Nitrates are naturally occurring substances that stimulate the production of nitric oxide, leading to a widening of the muscle capillaries. This allows more blood to flow through the muscles, increasing the supply of oxygen, nutrients and the removal of waste products. This improvement in muscle blood flow may enhance recovery, particularly when training hard. There may also be a direct benefit on performance. High-nitrate foods include beetroot, spinach, celery and rocket.
11 Nuts and seeds
Nuts and seeds are good sources of essential fatty acids. As already mentioned, omega 3 and 6 are essential, but omega 9 fatty acids are also important. They help decrease inflammation and enhance recovery. Look to eat a handful of nuts – such as almonds, peanuts, pecans, pistachios, cashews and hazelnuts – and seeds – such as sesame and pumpkin – each day and you’ll recover quicker.

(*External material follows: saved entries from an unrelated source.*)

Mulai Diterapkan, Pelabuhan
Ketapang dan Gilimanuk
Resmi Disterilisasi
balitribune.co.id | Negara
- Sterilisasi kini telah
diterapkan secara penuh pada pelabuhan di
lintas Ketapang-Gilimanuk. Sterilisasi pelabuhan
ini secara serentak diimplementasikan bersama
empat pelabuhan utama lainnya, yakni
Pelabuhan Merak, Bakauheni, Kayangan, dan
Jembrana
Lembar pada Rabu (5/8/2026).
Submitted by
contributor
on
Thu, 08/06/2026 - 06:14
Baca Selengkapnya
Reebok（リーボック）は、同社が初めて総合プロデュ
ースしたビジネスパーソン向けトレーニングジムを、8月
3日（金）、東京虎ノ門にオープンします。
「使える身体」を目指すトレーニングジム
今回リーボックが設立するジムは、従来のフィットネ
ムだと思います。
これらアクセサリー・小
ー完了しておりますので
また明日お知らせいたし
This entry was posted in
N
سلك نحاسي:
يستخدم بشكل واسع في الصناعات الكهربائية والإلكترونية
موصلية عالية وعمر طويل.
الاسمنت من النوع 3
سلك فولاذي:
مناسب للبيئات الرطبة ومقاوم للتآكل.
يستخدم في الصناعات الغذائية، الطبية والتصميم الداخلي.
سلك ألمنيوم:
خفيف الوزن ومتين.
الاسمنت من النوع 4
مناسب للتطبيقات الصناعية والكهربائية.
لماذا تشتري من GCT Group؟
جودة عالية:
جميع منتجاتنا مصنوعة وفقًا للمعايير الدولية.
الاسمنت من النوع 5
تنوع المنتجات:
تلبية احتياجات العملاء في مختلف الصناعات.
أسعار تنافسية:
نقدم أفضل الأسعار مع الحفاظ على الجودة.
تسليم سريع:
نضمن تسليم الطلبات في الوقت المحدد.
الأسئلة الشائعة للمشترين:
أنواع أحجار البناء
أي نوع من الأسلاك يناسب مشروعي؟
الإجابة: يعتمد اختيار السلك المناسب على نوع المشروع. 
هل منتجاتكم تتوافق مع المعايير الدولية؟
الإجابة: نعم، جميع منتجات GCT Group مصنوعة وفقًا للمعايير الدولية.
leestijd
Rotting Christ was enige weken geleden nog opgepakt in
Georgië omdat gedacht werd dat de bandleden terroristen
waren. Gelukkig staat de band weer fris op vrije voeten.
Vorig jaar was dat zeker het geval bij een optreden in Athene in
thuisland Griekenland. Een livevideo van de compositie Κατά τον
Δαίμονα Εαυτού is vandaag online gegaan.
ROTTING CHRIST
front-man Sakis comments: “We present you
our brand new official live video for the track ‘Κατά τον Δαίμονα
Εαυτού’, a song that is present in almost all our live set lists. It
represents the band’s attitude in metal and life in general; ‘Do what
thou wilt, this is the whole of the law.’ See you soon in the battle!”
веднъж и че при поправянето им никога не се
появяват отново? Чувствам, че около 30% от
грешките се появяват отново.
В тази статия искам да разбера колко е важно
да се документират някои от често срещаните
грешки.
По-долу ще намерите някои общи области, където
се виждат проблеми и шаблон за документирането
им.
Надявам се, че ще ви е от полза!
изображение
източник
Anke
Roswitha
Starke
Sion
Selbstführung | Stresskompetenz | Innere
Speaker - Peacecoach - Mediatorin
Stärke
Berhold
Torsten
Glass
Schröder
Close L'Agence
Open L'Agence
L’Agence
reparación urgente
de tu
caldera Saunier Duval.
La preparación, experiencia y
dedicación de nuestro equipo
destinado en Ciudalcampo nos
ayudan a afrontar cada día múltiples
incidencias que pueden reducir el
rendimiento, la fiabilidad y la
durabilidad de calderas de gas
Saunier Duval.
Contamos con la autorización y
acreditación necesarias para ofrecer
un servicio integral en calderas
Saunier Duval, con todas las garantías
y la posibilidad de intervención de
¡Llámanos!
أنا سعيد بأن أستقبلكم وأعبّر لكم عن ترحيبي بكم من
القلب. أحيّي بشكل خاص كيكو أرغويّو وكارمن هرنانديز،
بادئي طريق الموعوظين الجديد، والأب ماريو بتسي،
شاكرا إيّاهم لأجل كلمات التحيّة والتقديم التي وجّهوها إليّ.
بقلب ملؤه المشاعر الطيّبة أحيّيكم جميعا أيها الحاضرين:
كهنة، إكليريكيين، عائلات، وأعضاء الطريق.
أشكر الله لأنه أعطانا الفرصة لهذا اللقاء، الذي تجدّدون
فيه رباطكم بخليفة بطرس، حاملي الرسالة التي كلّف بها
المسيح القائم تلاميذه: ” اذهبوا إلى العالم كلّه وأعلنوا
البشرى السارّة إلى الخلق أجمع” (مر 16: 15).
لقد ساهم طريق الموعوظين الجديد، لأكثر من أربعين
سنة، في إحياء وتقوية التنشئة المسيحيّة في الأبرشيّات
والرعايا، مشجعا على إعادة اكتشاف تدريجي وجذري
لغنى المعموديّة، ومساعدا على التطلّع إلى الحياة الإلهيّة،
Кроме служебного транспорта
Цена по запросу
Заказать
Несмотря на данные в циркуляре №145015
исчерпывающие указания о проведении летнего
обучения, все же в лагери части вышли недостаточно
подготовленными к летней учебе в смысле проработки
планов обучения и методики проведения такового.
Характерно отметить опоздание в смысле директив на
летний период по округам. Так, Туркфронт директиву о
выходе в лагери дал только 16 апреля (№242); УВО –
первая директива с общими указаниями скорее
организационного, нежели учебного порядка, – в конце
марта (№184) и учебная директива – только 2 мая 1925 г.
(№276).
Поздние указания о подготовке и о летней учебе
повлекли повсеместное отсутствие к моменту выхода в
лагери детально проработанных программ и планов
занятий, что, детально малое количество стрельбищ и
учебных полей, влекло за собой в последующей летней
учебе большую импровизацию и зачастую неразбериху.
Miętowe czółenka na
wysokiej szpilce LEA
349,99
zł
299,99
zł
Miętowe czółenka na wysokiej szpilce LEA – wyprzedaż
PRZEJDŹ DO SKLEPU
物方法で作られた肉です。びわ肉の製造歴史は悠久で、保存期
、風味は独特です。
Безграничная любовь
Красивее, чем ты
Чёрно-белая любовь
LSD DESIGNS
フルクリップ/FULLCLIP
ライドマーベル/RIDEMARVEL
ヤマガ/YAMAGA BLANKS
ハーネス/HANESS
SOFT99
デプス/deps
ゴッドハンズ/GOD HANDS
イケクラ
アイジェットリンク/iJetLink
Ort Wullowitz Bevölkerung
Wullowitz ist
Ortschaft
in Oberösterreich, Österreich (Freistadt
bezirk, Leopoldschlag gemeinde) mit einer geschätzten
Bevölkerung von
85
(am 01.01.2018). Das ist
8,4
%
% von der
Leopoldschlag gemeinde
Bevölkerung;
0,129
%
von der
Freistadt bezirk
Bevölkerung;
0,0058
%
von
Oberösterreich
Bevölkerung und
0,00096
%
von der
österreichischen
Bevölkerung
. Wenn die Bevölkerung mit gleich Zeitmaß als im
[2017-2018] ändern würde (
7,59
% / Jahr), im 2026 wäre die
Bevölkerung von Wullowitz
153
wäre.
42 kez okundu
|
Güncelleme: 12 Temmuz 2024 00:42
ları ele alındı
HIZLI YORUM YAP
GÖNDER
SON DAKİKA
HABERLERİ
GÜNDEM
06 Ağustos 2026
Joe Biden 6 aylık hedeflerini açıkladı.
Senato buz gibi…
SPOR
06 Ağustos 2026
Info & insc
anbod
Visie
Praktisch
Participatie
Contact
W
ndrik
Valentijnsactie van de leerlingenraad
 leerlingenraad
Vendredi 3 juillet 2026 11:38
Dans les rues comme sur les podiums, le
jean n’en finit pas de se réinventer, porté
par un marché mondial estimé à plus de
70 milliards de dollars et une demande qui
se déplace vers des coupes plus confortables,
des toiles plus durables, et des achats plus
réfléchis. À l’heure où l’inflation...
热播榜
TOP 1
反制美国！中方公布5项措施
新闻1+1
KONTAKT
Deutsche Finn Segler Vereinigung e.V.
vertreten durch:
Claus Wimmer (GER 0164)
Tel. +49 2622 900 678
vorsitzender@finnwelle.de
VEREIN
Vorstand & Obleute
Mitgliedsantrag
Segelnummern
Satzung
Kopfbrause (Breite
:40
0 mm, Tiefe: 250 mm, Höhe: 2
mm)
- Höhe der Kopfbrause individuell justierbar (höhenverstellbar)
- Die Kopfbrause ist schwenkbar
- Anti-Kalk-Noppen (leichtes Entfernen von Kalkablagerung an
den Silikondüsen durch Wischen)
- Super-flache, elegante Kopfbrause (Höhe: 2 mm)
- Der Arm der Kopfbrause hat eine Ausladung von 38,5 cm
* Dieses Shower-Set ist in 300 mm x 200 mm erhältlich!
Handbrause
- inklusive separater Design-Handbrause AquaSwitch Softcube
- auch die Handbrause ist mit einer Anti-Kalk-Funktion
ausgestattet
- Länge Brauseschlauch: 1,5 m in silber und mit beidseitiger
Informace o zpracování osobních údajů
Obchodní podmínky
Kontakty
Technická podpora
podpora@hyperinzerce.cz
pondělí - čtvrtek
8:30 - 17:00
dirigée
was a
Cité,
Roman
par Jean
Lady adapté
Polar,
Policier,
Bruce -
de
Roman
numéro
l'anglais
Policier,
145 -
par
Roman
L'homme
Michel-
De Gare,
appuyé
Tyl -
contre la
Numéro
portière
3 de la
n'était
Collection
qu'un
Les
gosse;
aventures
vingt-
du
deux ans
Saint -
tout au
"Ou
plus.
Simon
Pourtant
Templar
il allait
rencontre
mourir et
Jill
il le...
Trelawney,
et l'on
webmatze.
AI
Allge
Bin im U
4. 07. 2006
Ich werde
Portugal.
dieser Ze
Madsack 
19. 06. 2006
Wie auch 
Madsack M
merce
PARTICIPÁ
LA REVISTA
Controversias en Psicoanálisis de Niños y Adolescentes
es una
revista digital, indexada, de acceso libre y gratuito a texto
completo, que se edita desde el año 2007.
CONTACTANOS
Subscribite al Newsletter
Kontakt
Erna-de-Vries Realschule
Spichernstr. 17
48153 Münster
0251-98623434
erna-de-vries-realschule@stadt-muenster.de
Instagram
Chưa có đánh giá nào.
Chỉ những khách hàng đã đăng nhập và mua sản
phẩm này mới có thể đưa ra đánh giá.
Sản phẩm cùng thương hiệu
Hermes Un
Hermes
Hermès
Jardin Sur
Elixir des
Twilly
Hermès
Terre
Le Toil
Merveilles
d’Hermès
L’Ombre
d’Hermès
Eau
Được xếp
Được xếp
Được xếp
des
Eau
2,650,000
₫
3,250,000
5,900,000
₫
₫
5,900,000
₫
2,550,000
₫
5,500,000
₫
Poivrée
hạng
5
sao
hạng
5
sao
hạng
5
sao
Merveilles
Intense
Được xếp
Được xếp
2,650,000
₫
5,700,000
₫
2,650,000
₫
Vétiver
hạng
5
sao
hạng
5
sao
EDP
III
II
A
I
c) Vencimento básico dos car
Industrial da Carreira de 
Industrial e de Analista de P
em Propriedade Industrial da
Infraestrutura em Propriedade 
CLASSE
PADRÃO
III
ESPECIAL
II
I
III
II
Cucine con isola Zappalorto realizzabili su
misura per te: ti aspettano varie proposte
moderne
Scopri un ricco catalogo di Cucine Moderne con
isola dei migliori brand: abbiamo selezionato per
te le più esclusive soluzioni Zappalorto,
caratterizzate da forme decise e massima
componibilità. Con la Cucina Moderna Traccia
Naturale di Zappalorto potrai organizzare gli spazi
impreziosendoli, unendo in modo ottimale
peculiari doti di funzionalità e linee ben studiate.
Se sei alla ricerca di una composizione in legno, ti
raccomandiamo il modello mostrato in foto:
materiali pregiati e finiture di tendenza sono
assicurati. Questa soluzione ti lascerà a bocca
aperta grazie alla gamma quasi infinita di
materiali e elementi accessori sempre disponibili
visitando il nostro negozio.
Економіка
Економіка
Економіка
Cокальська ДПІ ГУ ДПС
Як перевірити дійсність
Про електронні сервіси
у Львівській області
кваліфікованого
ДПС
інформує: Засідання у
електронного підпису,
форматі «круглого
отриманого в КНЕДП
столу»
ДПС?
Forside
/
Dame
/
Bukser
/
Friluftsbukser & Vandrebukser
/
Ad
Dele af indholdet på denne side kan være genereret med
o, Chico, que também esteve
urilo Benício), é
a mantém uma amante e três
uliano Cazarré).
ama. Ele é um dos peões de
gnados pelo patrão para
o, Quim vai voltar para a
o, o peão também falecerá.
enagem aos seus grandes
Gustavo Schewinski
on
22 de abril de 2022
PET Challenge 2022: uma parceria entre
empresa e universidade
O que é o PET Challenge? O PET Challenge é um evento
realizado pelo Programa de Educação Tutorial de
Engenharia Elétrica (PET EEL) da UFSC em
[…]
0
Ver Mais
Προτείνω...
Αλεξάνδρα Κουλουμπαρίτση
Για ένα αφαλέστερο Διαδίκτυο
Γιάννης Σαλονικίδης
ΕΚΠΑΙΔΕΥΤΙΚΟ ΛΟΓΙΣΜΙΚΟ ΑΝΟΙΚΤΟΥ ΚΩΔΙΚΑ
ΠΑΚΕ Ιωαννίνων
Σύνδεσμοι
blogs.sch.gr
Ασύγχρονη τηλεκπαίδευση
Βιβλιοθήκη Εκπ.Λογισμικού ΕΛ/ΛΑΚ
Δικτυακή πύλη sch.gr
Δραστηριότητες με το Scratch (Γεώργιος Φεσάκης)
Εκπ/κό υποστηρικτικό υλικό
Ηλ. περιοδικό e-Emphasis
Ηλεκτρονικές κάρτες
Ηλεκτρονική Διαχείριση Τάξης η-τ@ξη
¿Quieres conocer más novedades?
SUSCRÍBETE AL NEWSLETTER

Quinoa is a grain-like crop crown primarily for its edible seeds. It originates from South America and is the traditional food of the indigenous South American population. High in iron, magnesium and fibre, quinoa has excellent nutritional value and contains a balanced set of essential amino acids, making it one of the few vegetables to offer a complete protein source. It’s also a low glycaemic index carbohydrate, so is an excellent choice for those looking to control their body weight.
There are carbohydrate sensors in the mouth that stimulate the brain into working harder. Using a carbohydrate mouth rinse can decrease a 40km time trial time by over a minute. But possibly the biggest benefit is during training. Consuming sports drinks and gels during hard training can be uncomfortable. Just swilling the gel around your mouth will help you maintain the training intensity.